La défiance a priori peut rapidement tourner au complotisme

La même défiance s’exprime suite à la décision d’Emmanuel Macron de rouvrir les écoles à partir du 11 mai.

Pour justifier cette décision, le chef de l’Etat a expliqué qu’il s’agit d’éviter à des enfants en décrochage scolaire, notamment dans les quartiers et milieux défavorisés, d’être pénalisés plus longtemps. 

Mais la machine à soupçons s’est aussitôt mise en route : "Pas du tout. Pensez-vous. Ce que veut le président, c’est mettre les enfants à l’école pour remettre les parents au travail afin de faire redémarrer l’économie. Parce qu’il n’a que ça en tête, Emmanuel Macron, faire bosser les gens pour faire de l’argent !"

Face à cette défiance, on peut voir que le pouvoir exécutif essaie de se décharger un peu de ses responsabilités. Pendant plusieurs semaines, il s’en est remis à la parole des scientifiques. C’était uniquement sur leurs conseils que les décisions étaient prises.

Aujourd’hui, le président de la République semble avoir repris la main. Il a décidé la réouverture des écoles le 11 mai contre l’avis du Conseil Scientifique. 

Mais face au risque que représente cette décision et pour répondre à l’avance au procès qui lui est fait de vouloir redémarrer l’économie à tout prix, il a décrété que la reprise des cours aurait lieu uniquement sur la base du volontariat.

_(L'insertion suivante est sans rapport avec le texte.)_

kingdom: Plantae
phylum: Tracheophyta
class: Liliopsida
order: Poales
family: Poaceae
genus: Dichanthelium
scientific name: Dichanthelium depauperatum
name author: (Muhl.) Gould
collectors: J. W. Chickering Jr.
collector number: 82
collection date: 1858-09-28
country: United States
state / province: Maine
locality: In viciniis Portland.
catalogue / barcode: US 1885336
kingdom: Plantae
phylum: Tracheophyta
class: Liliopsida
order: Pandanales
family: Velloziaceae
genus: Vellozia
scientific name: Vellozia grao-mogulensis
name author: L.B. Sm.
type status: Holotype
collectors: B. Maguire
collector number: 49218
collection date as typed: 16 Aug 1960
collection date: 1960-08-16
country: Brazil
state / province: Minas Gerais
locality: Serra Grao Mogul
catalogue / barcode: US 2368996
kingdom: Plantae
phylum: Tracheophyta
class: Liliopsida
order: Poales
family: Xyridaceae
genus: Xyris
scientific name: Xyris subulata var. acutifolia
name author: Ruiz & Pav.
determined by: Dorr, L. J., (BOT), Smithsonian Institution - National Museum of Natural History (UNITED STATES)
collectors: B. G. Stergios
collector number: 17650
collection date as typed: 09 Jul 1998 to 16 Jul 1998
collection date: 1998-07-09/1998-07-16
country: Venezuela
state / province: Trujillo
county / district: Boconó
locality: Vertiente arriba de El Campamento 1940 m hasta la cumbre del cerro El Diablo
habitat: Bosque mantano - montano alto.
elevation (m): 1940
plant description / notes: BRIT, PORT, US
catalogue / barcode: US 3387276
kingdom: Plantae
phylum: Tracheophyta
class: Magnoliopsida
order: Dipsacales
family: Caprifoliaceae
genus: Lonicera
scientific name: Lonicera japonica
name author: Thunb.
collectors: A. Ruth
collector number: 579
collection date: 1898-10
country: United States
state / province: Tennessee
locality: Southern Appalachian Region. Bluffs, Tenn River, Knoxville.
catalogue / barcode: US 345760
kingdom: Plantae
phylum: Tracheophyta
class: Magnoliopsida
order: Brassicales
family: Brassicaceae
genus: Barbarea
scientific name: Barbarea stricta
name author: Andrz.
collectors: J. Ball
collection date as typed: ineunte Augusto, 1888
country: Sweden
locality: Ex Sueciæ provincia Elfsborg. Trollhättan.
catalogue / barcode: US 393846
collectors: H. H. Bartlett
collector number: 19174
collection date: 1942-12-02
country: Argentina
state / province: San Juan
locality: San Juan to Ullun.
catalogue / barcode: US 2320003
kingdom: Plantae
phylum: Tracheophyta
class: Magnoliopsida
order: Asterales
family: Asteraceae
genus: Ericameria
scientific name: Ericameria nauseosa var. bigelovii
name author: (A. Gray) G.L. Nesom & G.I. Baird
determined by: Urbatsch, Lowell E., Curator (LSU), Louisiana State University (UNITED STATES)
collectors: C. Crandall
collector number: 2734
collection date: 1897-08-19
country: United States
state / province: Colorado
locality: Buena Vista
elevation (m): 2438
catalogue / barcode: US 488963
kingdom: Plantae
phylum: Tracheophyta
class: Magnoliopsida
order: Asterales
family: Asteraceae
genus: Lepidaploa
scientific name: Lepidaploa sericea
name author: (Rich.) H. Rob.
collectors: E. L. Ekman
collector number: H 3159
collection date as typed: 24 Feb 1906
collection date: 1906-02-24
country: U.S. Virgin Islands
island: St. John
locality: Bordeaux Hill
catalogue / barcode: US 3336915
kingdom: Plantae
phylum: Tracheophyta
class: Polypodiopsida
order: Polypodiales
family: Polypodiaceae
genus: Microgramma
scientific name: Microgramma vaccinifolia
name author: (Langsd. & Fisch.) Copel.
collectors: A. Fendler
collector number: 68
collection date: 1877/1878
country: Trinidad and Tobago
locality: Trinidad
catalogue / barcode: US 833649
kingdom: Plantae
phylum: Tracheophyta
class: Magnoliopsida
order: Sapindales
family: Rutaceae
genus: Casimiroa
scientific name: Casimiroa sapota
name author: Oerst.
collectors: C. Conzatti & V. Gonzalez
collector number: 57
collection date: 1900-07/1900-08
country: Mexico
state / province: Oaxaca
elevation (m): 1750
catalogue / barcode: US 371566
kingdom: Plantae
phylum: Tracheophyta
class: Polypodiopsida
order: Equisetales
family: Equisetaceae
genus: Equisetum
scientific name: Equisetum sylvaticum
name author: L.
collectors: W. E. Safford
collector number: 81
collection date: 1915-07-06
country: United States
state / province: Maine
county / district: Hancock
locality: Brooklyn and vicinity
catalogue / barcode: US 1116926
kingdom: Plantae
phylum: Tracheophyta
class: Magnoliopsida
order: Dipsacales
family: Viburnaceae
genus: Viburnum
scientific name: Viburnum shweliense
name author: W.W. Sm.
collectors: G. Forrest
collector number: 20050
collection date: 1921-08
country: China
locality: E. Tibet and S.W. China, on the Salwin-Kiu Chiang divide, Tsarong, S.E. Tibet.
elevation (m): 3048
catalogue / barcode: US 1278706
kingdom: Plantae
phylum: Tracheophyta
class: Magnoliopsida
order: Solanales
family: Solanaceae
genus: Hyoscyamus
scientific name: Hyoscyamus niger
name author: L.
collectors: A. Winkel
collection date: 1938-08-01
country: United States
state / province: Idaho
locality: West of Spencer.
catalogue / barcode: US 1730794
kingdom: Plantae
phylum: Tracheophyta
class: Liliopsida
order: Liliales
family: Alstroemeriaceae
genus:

Ce sont donc les parents qui vont décider de renvoyer ou pas leurs enfants en classe.

Au-delà de la confusion que tout ça crée, aujourd’hui, dans la gestion de cette crise, nous savons qu’après coup, l’exécutif devra rendre des comptes. C’est la règle en démocratie. 

Et il lui sera fait des procès de toutes sortes, juridiques comme politiques.

Certains seront sans doute légitimes. D’autres relèveront, à tort ou à raison, du procès d’intention.